### SUPPLIED PASSAGE
= Beginning of Section =

Syria is unstable because it is not possible for it to be stable in its current form. This is because it is trying to walk on one leg only — a security-focused, confessional one — in a society that is diverse and plural. In practice, this means standing in place unsteadily, before eventually tumbling and falling. The precedent set by the Assad regime is illuminating in this regard. For decades, it too tried to walk on just one leg — again, a security-centered, identitarian one. The result was a rigid, stagnant Syria, lagging in every way behind even its own neighborhood, let alone more advanced regions. In the end, it collapsed.
There are important differences, however. The rule of the Assad dynasty did not start on one leg. It tried to fabricate a second leg, a political one: the so-called National Progressive Front (NPF), a coalition combining the ruling Baath Party with various other pseudo-progressive parties, which were forbidden from activity within the army or among students. Together, these accessory parties held only one-third of the total votes within the front, while the Baath was granted the remaining two-thirds, which sufficed to pass any NPF decision. It was evident from the outset that this political leg didn’t function, not even as a crutch. From the mid-1970s on, it became even clearer that the regime was entirely structured around its own security. Within a few years, the NPF had become little more than political window dressing.
Today, there isn’t even an attempt to fabricate a second leg to help the country balance, let alone walk forward. Instead, we see a Sunni sectarianization, or Sunnification, of the security forces and military formations, mirroring the Assad regime’s reliance in its security and military apparatuses on loyalists drawn primarily from the Alawite community. In fact, the Assad regime had worked with some success to broaden its support base even within its security structure. Today, by contrast, the thinking behind the Sunnification appears to be that Syria’s Sunnis are the demographic majority, rather than a mere “sect” (the word “taifa” in Arabic implies a group that is not very large). At times, Sunnis are even referred to as the entire “ummah” itself, meaning the “nation,” a term often used to denote the global Muslim community. But this is fundamentally invalid from the perspective of the nation-state on which Syria is, in principle, founded: a political entity within a known and internationally recognized territory, with a people comprising all its population, and a state made up of governing institutions, empowered with authority over the public on the basis that it represents the public. In this nation-state framework, the only legitimate “ummah” is the citizenry, over whom the state may wield no authority if it is not representative of them.

= End of Section =

### PROVIDED MATERIAL
= Beginning of Section =

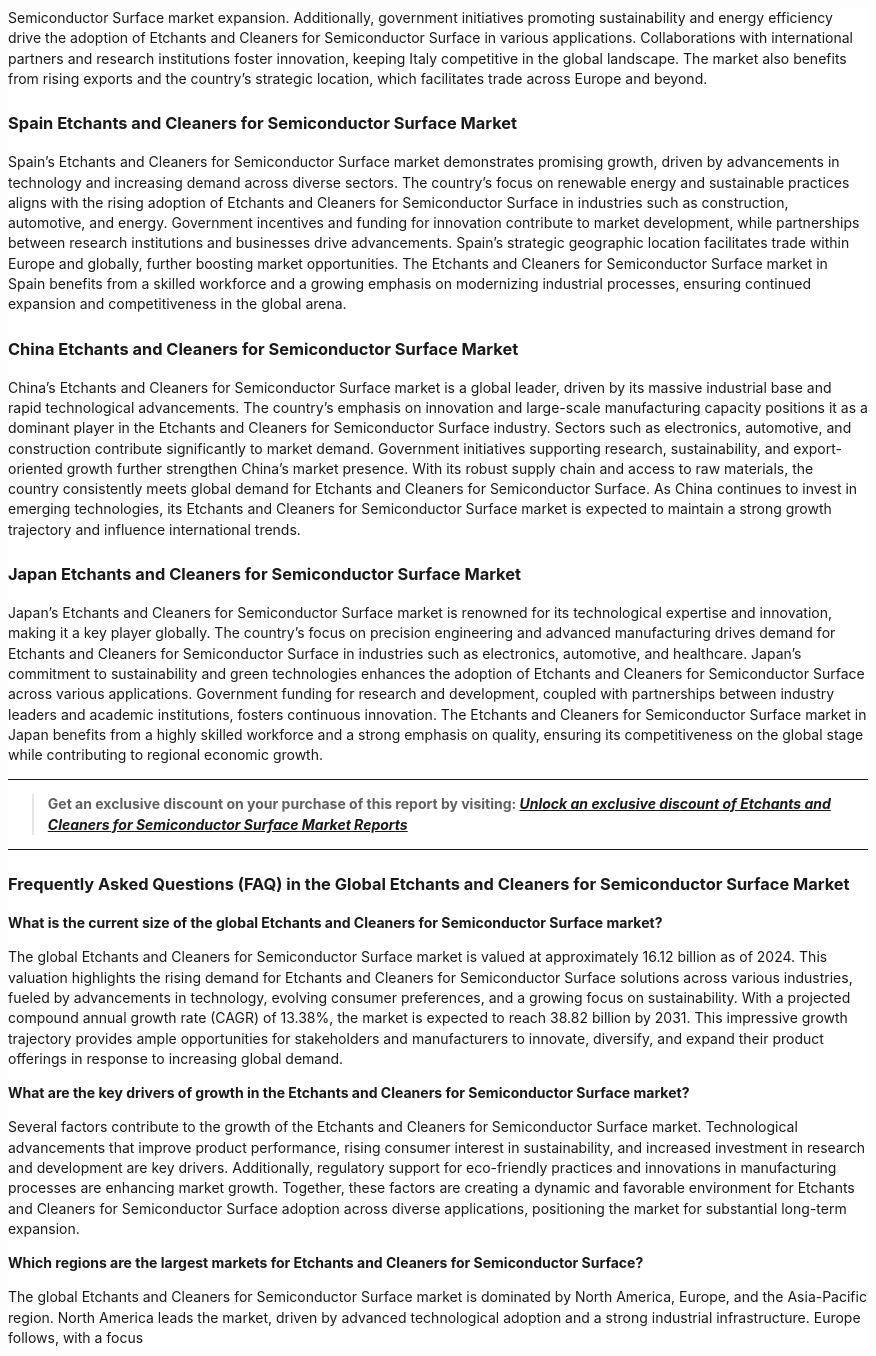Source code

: Semiconductor Surface market expansion. Additionally, government initiatives promoting sustainability and energy efficiency drive the adoption of Etchants and Cleaners for Semiconductor Surface in various applications. Collaborations with international partners and research institutions foster innovation, keeping Italy competitive in the global landscape. The market also benefits from rising exports and the country&rsquo;s strategic location, which facilitates trade across Europe and beyond.</p><h3>Spain Etchants and Cleaners for Semiconductor Surface Market</h3><p>Spain&rsquo;s Etchants and Cleaners for Semiconductor Surface market demonstrates promising growth, driven by advancements in technology and increasing demand across diverse sectors. The country&rsquo;s focus on renewable energy and sustainable practices aligns with the rising adoption of Etchants and Cleaners for Semiconductor Surface in industries such as construction, automotive, and energy. Government incentives and funding for innovation contribute to market development, while partnerships between research institutions and businesses drive advancements. Spain&rsquo;s strategic geographic location facilitates trade within Europe and globally, further boosting market opportunities. The Etchants and Cleaners for Semiconductor Surface market in Spain benefits from a skilled workforce and a growing emphasis on modernizing industrial processes, ensuring continued expansion and competitiveness in the global arena.</p><h3>China Etchants and Cleaners for Semiconductor Surface Market</h3><p>China&rsquo;s Etchants and Cleaners for Semiconductor Surface market is a global leader, driven by its massive industrial base and rapid technological advancements. The country&rsquo;s emphasis on innovation and large-scale manufacturing capacity positions it as a dominant player in the Etchants and Cleaners for Semiconductor Surface industry. Sectors such as electronics, automotive, and construction contribute significantly to market demand. Government initiatives supporting research, sustainability, and export-oriented growth further strengthen China&rsquo;s market presence. With its robust supply chain and access to raw materials, the country consistently meets global demand for Etchants and Cleaners for Semiconductor Surface. As China continues to invest in emerging technologies, its Etchants and Cleaners for Semiconductor Surface market is expected to maintain a strong growth trajectory and influence international trends.</p><h3>Japan Etchants and Cleaners for Semiconductor Surface Market</h3><p>Japan&rsquo;s Etchants and Cleaners for Semiconductor Surface market is renowned for its technological expertise and innovation, making it a key player globally. The country&rsquo;s focus on precision engineering and advanced manufacturing drives demand for Etchants and Cleaners for Semiconductor Surface in industries such as electronics, automotive, and healthcare. Japan&rsquo;s commitment to sustainability and green technologies enhances the adoption of Etchants and Cleaners for Semiconductor Surface across various applications. Government funding for research and development, coupled with partnerships between industry leaders and academic institutions, fosters continuous innovation. The Etchants and Cleaners for Semiconductor Surface market in Japan benefits from a highly skilled workforce and a strong emphasis on quality, ensuring its competitiveness on the global stage while contributing to regional economic growth.</p><hr /><blockquote><p><strong>Get an exclusive discount on your purchase of this report by visiting: <em><a href="://marketresearchpulse.com/ask-for-discount/130629?utm_source=Github&amp;utm_medium=022">Unlock an exclusive discount of Etchants and Cleaners for Semiconductor Surface Market Reports</a></em>&nbsp;</strong></p></blockquote><hr /><h3>Frequently Asked Questions (FAQ) in the Global Etchants and Cleaners for Semiconductor Surface Market</h3><p><strong>What is the current size of the global Etchants and Cleaners for Semiconductor Surface market?</strong></p><p>The global Etchants and Cleaners for Semiconductor Surface market is valued at approximately 16.12 billion as of 2024. This valuation highlights the rising demand for Etchants and Cleaners for Semiconductor Surface solutions across various industries, fueled by advancements in technology, evolving consumer preferences, and a growing focus on sustainability. With a projected compound annual growth rate (CAGR) of 13.38%, the market is expected to reach 38.82 billion by 2031. This impressive growth trajectory provides ample opportunities for stakeholders and manufacturers to innovate, diversify, and expand their product offerings in response to increasing global demand.</p><p><strong>What are the key drivers of growth in the Etchants and Cleaners for Semiconductor Surface market?</strong></p><p>Several factors contribute to the growth of the Etchants and Cleaners for Semiconductor Surface market. Technological advancements that improve product performance, rising consumer interest in sustainability, and increased investment in research and development are key drivers. Additionally, regulatory support for eco-friendly practices and innovations in manufacturing processes are enhancing market growth. Together, these factors are creating a dynamic and favorable environment for Etchants and Cleaners for Semiconductor Surface adoption across diverse applications, positioning the market for substantial long-term expansion.</p><p><strong>Which regions are the largest markets for Etchants and Cleaners for Semiconductor Surface?</strong></p><p>The global Etchants and Cleaners for Semiconductor Surface market is dominated by North America, Europe, and the Asia-Pacific region. North America leads the market, driven by advanced technological adoption and a strong industrial infrastructure. Europe follows, with a focus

= End of Section =

### ACTIVITY
Pick up the essay on Syria's instability after its final sentence and keep writing it.

### RESULT FOR THIS EXERCISE
We needed the Syrian Revolution — and the wave of defections from Assad’s army and ruling apparatus — in order to make the distinction between the exterior facade of the state, which held no real authority, and the inner state that was the true seat of power. The exterior facade — comprising the Cabinet ministries, the civil administration, the parliament, the judiciary and the education sector — had the appearance of being representative, even if it was implicitly based on a sectarian division of spoils. The inner state, by contrast, was heavily sectarian and exclusive. Today, we have an exterior facade with a nominally representative government (which is, in fact, even less representative than that under the Assad dictatorship), soon to be joined by a stumbling bureaucracy and a parliament whose members will, in practice, be appointed rather than elected.
As for the inner state today, it is even more clearly sectarian and exclusive. Just as in the Assad era, there appears to be one official national discourse on the surface, and another, very different, partisan and religious discourse at the true center of power. If this arrangement persists long enough, we may begin to see a clearer division emerge, between a facade of an opposition, protesting the powerless facade of a state — objecting, say, to Hind Kabawat, the Minister of Social Affairs and Labor in the transitional government — and an inner opposition resisting the sectarian, securitarian inner state. Perhaps we might even see the same distinction as before between “exterior” prisons, like Adra in Damascus and Aleppo Central Prison, where prisoners are allowed family visits and their whereabouts are known, and more brutal “interior” ones, where torture and killings take place, like Palmyra in Hafez al-Assad’s day and Sednaya in his son’s.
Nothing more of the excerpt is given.